Ao entrar em contato com o terreiro escolhido, já foi possível identificar práticas comunitárias de promoção de saúde e bem-viver. Atividades comunitárias são comuns no território, sendo elas a distribuição de agasalhos e alimento à população de rua, a recepção de serviços multidisciplinares de saúde, como consulta médica, vacinação e testagem de infecções sexualmente transmissíveis, além do acolhimento promovido na própria constituição da égbe. Há, também, ao lado do terreiro em si, um centro cultural atrelado a ele, que promove atividades com as crianças da comunidade e funciona como escola de educação infantil.

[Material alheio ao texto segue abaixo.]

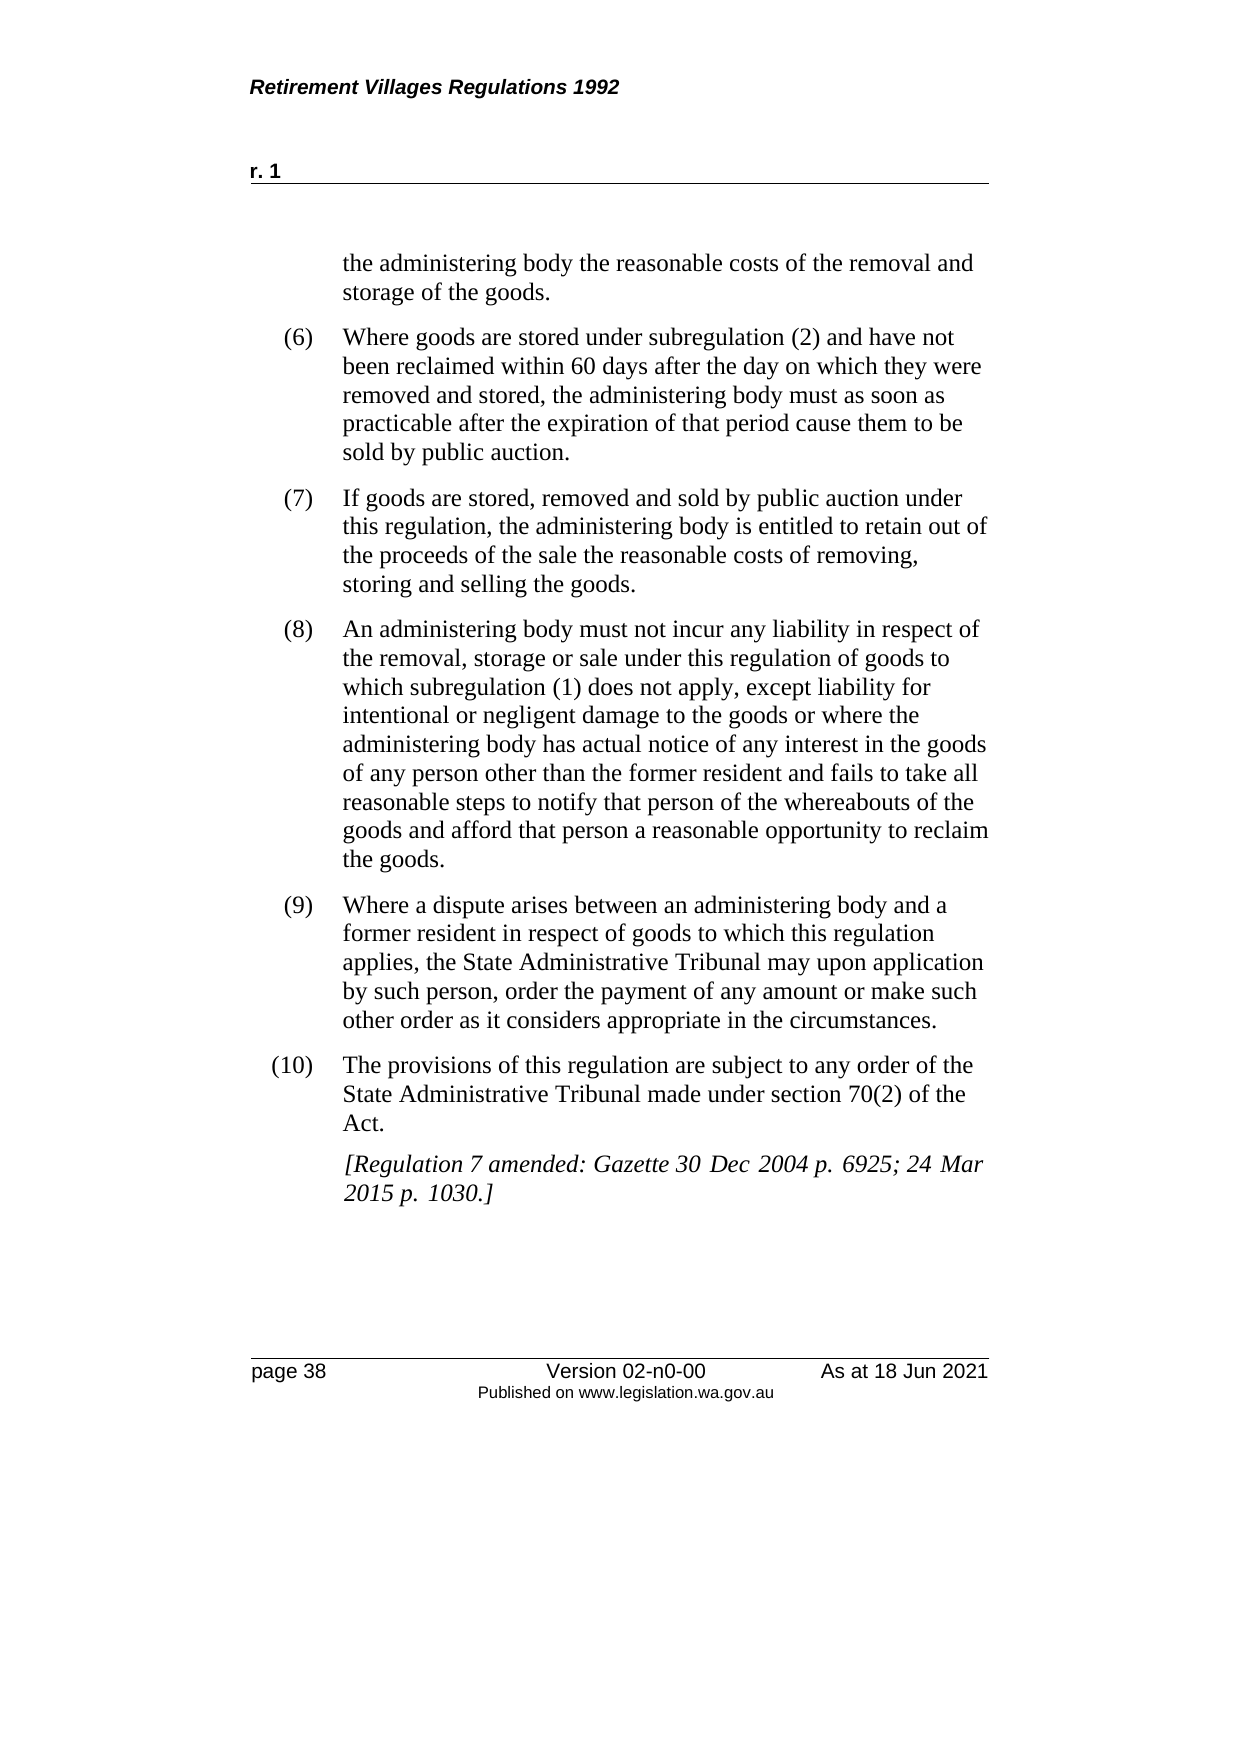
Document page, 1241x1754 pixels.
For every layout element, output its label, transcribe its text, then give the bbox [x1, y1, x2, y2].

text (8) An administering body must not incur any liability in respect of the removal, storage or sale under this regulation of goods to which subregulation (1) does not apply, except liability for intentional or negligent damage to the goods or where the administering body has actual notice of any interest in the goods of any person other than the former resident and fails to take all reasonable steps to notify that person of the whereabouts of the goods and afford that person a reasonable opportunity to reclaim the goods. [251, 614, 989, 873]
text (7) If goods are stored, removed and sold by public auction under this regulation, the administering body is entitled to retain out of the proceeds of the sale the reasonable costs of removing, storing and selling the goods. [251, 483, 989, 598]
text (10) The provisions of this regulation are subject to any order of the State Administrative Tribunal made under section 70(2) of the Act. [251, 1050, 989, 1136]
text (6) Where goods are stored under subregulation (2) and have not been reclaimed within 60 days after the day on which they were removed and stored, the administering body must as soon as practicable after the expiration of that period cause them to be sold by public auction. [251, 322, 989, 466]
text (9) Where a dispute arises between an administering body and a former resident in respect of goods to which this regulation applies, the State Administrative Tribunal may upon application by such person, order the payment of any amount or make such other order as it considers appropriate in the circumstances. [251, 890, 989, 1033]
text [Regulation 7 amended: Gazette 30 Dec 2004 p. 6925; 24 Mar 2015 p. 1030.] [251, 1149, 989, 1206]
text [251, 248, 989, 306]
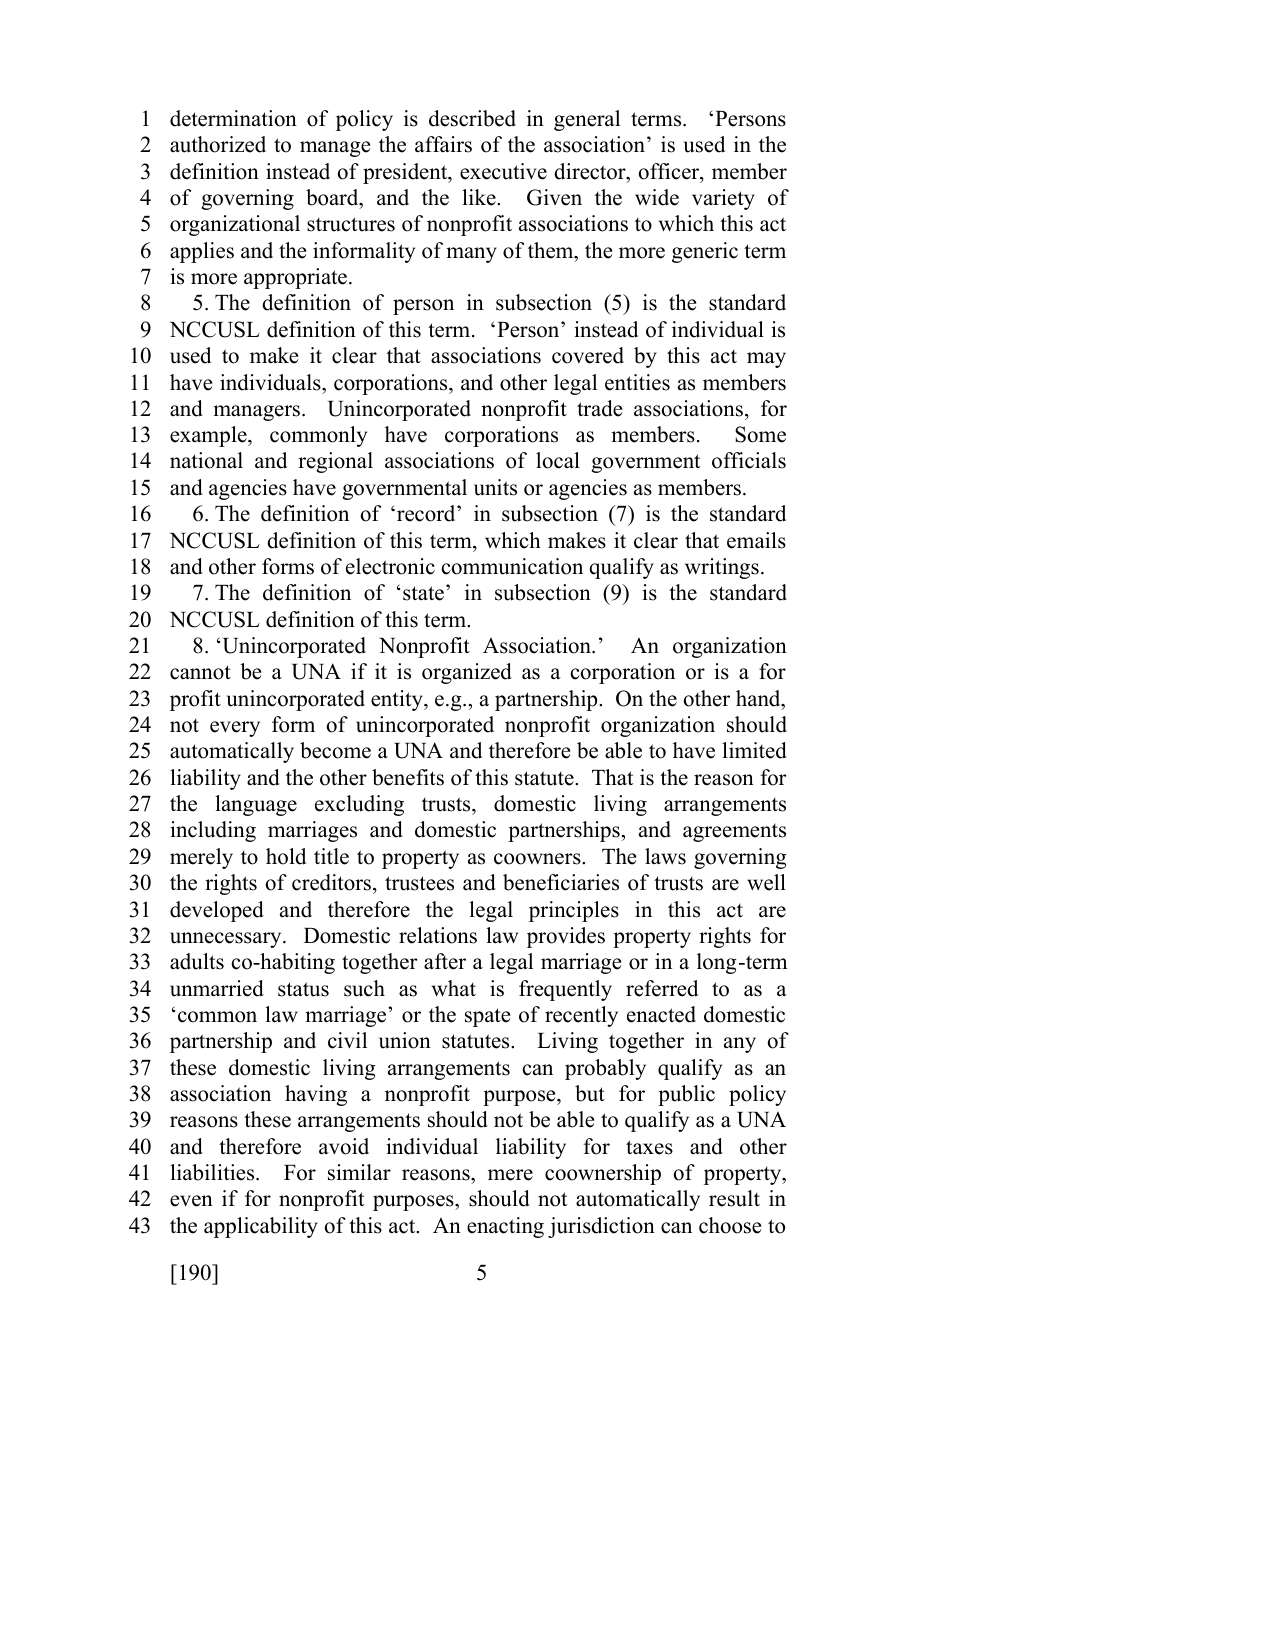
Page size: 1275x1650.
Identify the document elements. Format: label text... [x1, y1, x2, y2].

text 6. The definition of ‘record’ in subsection (7) is the standard NCCUSL definition of this term, which makes it clear that emails and other forms of electronic communication qualify as writings. [169, 500, 787, 579]
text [169, 632, 787, 1238]
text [169, 105, 787, 289]
text 5. The definition of person in subsection (5) is the standard NCCUSL definition of this term. ‘Person’ instead of individual is used to make it clear that associations covered by this act may have individuals, corporations, and other legal entities as members and managers. Unincorporated nonprofit trade associations, for example, commonly have corporations as members. Some national and regional associations of local government officials and agencies have governmental units or agencies as members. [169, 289, 787, 500]
text 7. The definition of ‘state’ in subsection (9) is the standard NCCUSL definition of this term. [169, 579, 787, 632]
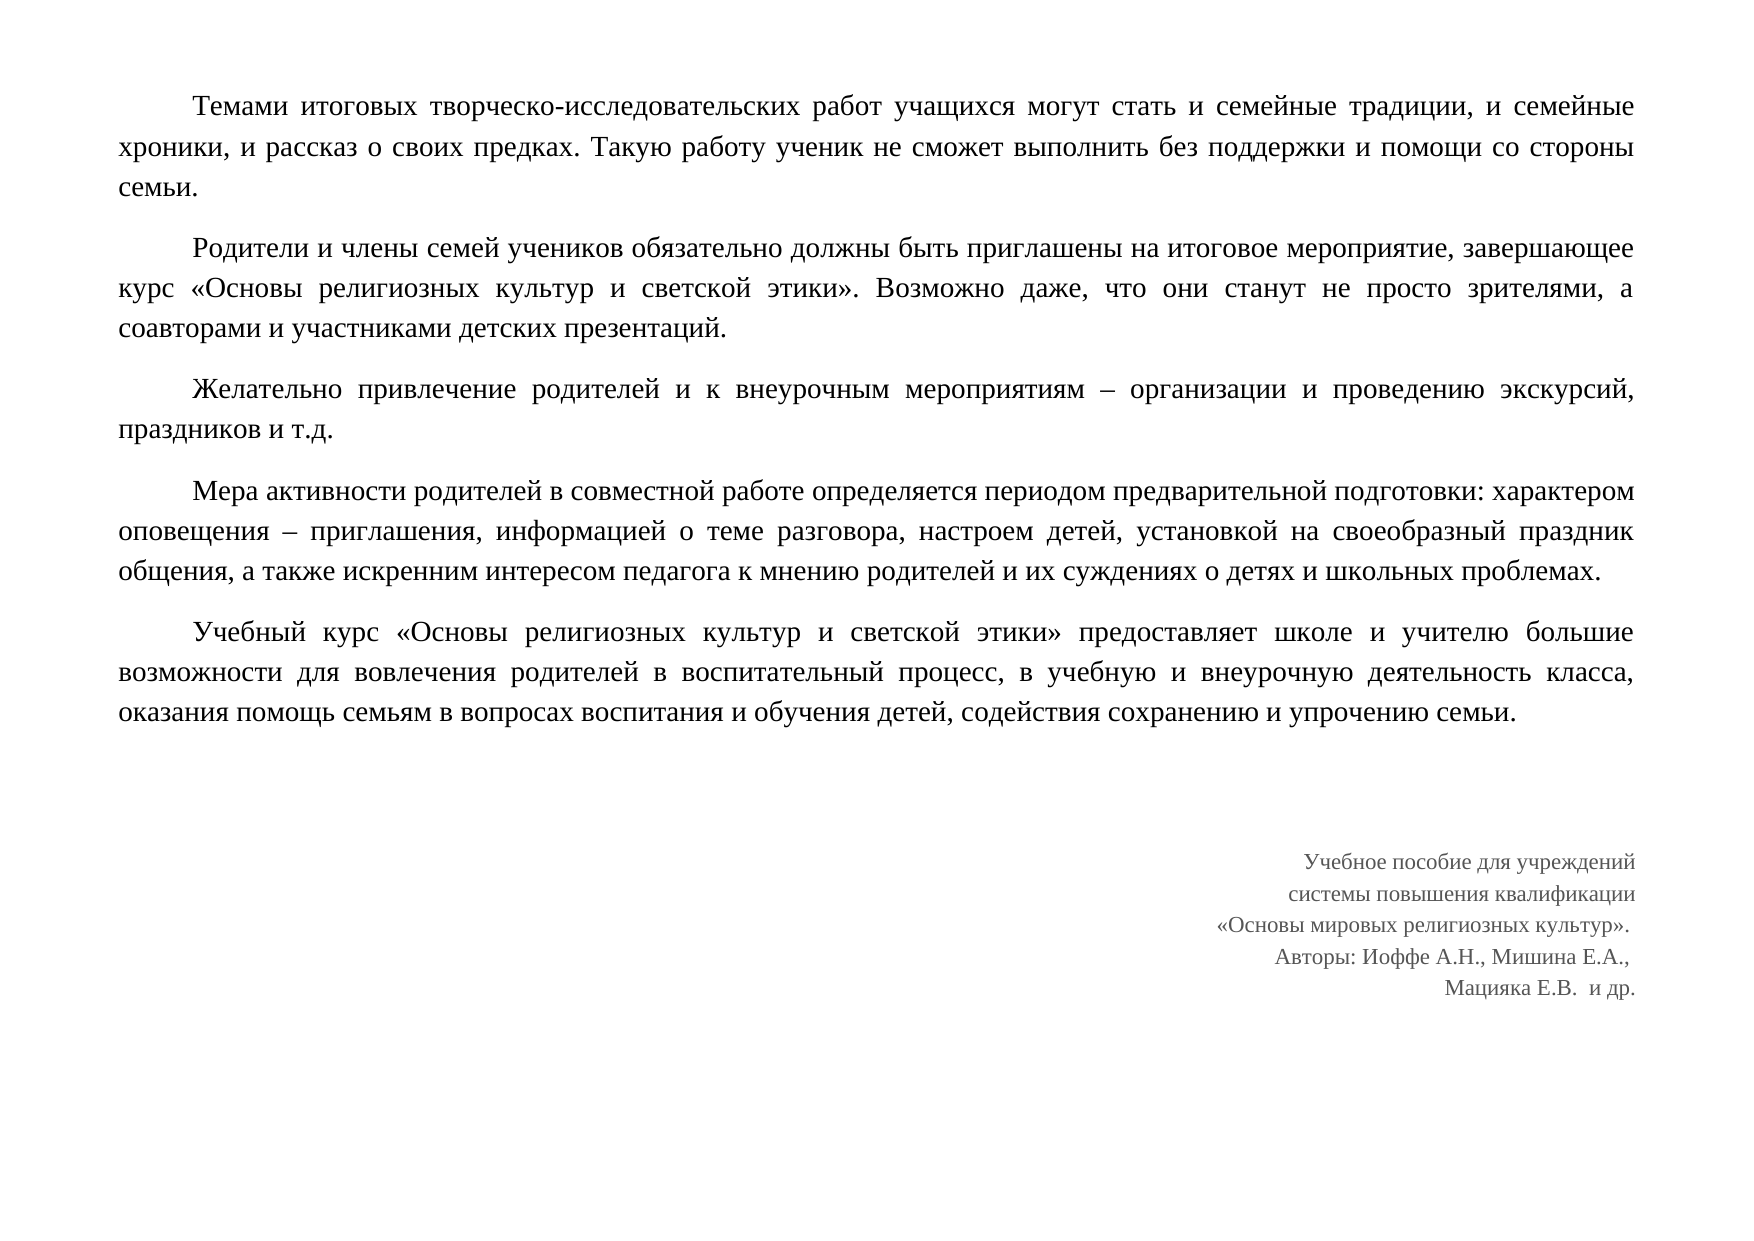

Dentre as atividades propostas no centro cultural, destacam-se as aulas de capoeira que ocorrem semanalmente. Tal atividade promove o resgate ancestral, além de fortalecerem a coletividade e a prática do esporte, fatores que se relacionam diretamente à saúde mental. Dessa forma, já pudemos realizar, inicialmente, o mapeamento e análise dessas práticas, compreendendo suas especificidades especialmente quanto à promoção de saúde voltadas para o trabalho de resgate ancestral. Nos encaminhamos para maior aproximação com o território, participando de trabalhos abertos e fechados, atividades comunitárias e reuniões com a família de santo, visando proceder com as atividades norteadoras para o cumprimento dos demais objetivos, voltados à discussão, reflexão e apoio dessas práticas, além da identificação dos desafios enfrentados pela comunidade. Portanto, a pesquisa busca contribuir significativamente para o campo da saúde mental na região amazônica, valorizando as tradições culturais e religiosas presentes nos terreiros e promovendo ações colaborativas para o bem-estar e a qualidade de vida das comunidades envolvidas, considerando sua diversidade e os saberes tradicionais.